Stored data entries:
━━━━
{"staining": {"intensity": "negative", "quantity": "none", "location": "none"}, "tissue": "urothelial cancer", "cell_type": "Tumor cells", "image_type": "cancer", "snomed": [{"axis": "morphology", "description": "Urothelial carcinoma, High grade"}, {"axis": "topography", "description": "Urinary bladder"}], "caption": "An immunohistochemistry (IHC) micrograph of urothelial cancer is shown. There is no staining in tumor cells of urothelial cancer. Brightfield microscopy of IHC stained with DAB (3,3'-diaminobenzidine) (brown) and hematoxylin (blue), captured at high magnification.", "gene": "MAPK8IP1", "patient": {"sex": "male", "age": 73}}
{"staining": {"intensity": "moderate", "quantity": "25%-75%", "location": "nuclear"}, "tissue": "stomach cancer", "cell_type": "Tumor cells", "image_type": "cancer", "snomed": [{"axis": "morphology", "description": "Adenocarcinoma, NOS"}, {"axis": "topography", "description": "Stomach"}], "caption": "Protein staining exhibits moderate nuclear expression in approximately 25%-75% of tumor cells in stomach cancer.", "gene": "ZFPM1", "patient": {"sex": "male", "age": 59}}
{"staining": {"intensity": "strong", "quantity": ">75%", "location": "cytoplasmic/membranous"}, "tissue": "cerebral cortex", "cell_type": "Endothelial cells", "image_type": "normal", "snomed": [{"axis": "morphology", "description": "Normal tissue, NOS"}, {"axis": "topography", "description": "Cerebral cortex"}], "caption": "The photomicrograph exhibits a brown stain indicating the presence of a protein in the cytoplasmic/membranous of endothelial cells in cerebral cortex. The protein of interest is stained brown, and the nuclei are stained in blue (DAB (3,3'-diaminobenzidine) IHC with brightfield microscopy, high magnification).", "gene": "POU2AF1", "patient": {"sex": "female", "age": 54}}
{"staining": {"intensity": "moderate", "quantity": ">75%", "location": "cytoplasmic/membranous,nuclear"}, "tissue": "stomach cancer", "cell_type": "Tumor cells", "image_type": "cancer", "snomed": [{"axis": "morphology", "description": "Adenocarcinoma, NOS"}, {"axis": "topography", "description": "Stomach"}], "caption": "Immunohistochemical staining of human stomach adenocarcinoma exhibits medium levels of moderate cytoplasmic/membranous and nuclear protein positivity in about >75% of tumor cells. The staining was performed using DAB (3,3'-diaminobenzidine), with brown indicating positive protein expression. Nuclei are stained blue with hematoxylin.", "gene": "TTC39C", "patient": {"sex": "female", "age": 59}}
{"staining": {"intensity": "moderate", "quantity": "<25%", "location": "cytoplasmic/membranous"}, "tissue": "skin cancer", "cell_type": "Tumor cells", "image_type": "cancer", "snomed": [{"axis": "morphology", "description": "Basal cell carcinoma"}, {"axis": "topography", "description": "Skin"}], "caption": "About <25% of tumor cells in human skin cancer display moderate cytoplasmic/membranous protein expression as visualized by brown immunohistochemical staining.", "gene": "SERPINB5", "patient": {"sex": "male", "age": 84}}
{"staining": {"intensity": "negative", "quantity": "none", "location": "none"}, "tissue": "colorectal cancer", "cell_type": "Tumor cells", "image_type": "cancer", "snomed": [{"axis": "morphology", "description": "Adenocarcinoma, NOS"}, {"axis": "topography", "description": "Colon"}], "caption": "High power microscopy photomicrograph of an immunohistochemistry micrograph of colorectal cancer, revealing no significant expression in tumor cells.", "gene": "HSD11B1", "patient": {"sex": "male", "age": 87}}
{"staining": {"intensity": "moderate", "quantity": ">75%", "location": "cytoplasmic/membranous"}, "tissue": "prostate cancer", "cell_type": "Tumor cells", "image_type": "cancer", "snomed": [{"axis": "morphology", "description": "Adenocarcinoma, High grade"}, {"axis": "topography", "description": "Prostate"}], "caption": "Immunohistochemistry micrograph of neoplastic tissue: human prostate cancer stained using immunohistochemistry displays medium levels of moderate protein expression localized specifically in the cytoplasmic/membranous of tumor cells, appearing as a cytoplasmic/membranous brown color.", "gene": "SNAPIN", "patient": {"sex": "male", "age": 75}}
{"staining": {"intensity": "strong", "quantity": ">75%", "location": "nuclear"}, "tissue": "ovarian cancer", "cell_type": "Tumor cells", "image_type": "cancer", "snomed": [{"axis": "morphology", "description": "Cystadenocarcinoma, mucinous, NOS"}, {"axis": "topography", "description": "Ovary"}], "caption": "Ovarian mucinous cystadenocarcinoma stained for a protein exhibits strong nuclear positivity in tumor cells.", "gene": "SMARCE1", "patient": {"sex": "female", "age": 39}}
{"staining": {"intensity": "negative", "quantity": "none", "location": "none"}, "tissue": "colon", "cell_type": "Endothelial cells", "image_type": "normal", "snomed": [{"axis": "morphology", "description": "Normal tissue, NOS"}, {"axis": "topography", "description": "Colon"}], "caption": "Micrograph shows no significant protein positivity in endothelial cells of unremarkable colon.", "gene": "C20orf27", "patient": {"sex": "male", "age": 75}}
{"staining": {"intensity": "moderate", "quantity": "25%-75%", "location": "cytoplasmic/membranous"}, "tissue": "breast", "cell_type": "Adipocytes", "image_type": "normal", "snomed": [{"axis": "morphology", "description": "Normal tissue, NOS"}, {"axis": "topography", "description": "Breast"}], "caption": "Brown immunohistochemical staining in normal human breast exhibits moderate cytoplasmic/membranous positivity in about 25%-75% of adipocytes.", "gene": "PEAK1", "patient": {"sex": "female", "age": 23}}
━━━━
Brief: Restate word for word the lines of the data above, starting at the line containing "staining exhibits moderate" and ending at the line containing "photomicrograph exhibits a", both included, and nothing more.

Answer box:
{"staining": {"intensity": "moderate", "quantity": "25%-75%", "location": "nuclear"}, "tissue": "stomach cancer", "cell_type": "Tumor cells", "image_type": "cancer", "snomed": [{"axis": "morphology", "description": "Adenocarcinoma, NOS"}, {"axis": "topography", "description": "Stomach"}], "caption": "Protein staining exhibits moderate nuclear expression in approximately 25%-75% of tumor cells in stomach cancer.", "gene": "ZFPM1", "patient": {"sex": "male", "age": 59}}
{"staining": {"intensity": "strong", "quantity": ">75%", "location": "cytoplasmic/membranous"}, "tissue": "cerebral cortex", "cell_type": "Endothelial cells", "image_type": "normal", "snomed": [{"axis": "morphology", "description": "Normal tissue, NOS"}, {"axis": "topography", "description": "Cerebral cortex"}], "caption": "The photomicrograph exhibits a brown stain indicating the presence of a protein in the cytoplasmic/membranous of endothelial cells in cerebral cortex. The protein of interest is stained brown, and the nuclei are stained in blue (DAB (3,3'-diaminobenzidine) IHC with brightfield microscopy, high magnification).", "gene": "POU2AF1", "patient": {"sex": "female", "age": 54}}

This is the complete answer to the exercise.